Leur bourreau, qui revenait avec un plateau recouvert d'une bouillie malodorante, se figea en découvrant l'archer, une main libre. Shinddha, qui comprit très rapidement que ce n'était pas bon signe pour lui, chercha à attraper le savon qui trainait un peu plus loin, en tirant le plus possible sur ses chaînes. Une botte immense claqua sur ses doigts, il retint un cri de douleur. Il avait pu entendre chacun de ses os craquer. L'homme appuya dessus de tout son poids pendant encore quelques secondes, puis, alors que le demi-élémentaire se redressait, un violent coup de pied sous la mâchoire le rejeta en arrière. Feuille et Rivière poussèrent un cri de terreur et se replièrent derrière Renard qui faisait un bien piètre barrage contre la violence dont faisait preuve l'inconnu.
— David ! Refous les menottes à cet abruti ! Et attache-le comme un chien. C'est le seul langage que ces putains de sauvages comprennent.

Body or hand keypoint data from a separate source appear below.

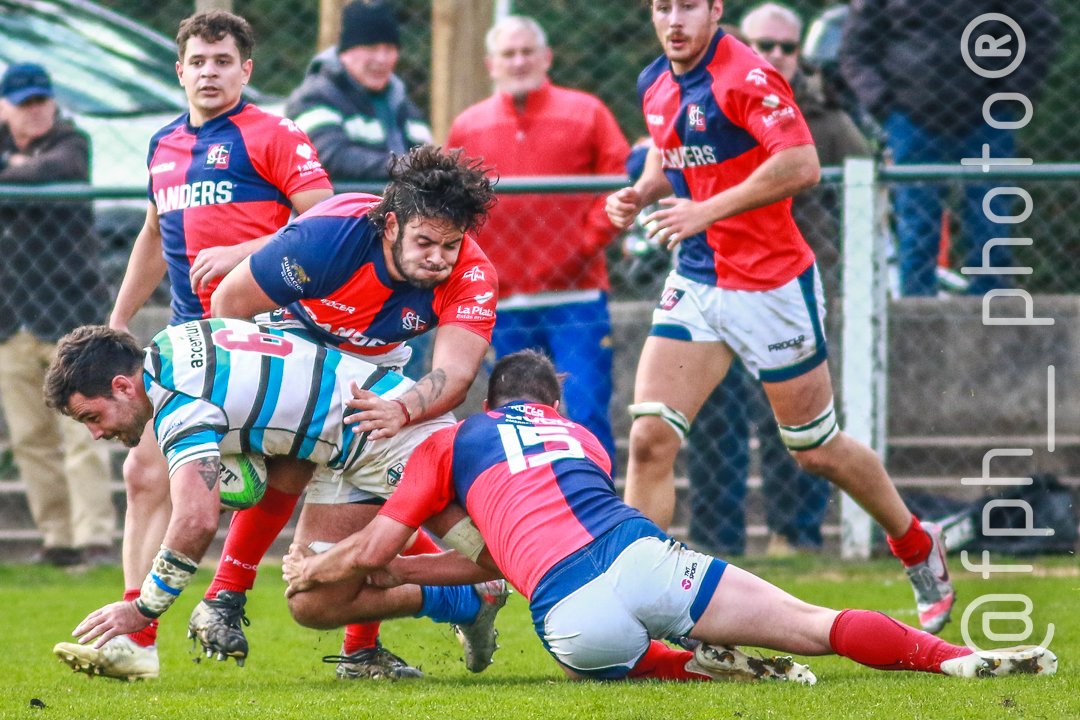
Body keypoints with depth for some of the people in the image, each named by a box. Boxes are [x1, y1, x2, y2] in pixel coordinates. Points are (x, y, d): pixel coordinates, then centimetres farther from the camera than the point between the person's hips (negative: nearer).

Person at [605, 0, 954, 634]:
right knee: (650, 437, -9)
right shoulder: (656, 84, 6)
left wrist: (707, 209, -27)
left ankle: (919, 549, 32)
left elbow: (802, 165, -28)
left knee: (817, 450, 8)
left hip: (771, 286, -6)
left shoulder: (747, 78, -19)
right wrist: (641, 193, 2)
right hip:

Il cracha devant le visage de Shin, qui recula douloureusement. Un goût de sang lui emplissait la bouche et la douleur qu'il éprouvait à ouvrir la mâchoire lui apprit que c'était peut-être cassé. Un deuxième homme entra et lui replaça les chaînes, plus serrées. Une nouvelle fut ajoutée autour de son cou et accrochée bien haut dans la caravane, pour l'empêcher de se coucher. Il ne poussa pas un cri, malgré la souffrance. Il ne se débattit pas non plus quand on lui installa une muselière, qui claqua douloureusement sur sa mâchoire. Shinddha ne les quittait pas des yeux, le regard sombre et cet air de défi toujours peint sur son visage. Il connaissait très bien les gens de leur espèce, il avait tenu assez longtemps face à l'Église de l'Eau, il y avait de cela bien longtemps, pour leur prouver qu'il n'était pas faible.
— Baisse tes yeux, enflure.
La phrase sonna menaçante. L'homme s'était accroupi en face de lui, mauvais. Shin ne réussit pas à répondre, coincé par la muselière et la douleur. Mais son regard lui hurlait qu'il ne se rendrait pas. Une main claqua sur sa joue, violente, douloureuse. Pourtant, il se redressa de nouveau, yeux dans les yeux avec son agresseur.
— Baisse les yeux, je te dis. C'est mon dernier avertissement. C'est pas toi qui commandes. Tu n'es rien. Tu n'as jamais été quelqu'un et, si tu avais, l'espace d'un instant, l'espoir d'en redevenir un, tu te trompes. Baisse les yeux, avant qu'il ne soit trop tard.
Un gourdin caressa lentement sa joue. Shin réfléchit un instant. Puis un semblant de sourire se dessina sous la muselière. De toutes ses forces, il claqua son crâne dans celui de son agresseur, qui tomba en arrière, sonné. Le deuxième homme siffla une insulte entre ses dents, le demi-élémentaire eut juste le temps de voir le gourdin foncer vers ses yeux, puis ce fut le noir.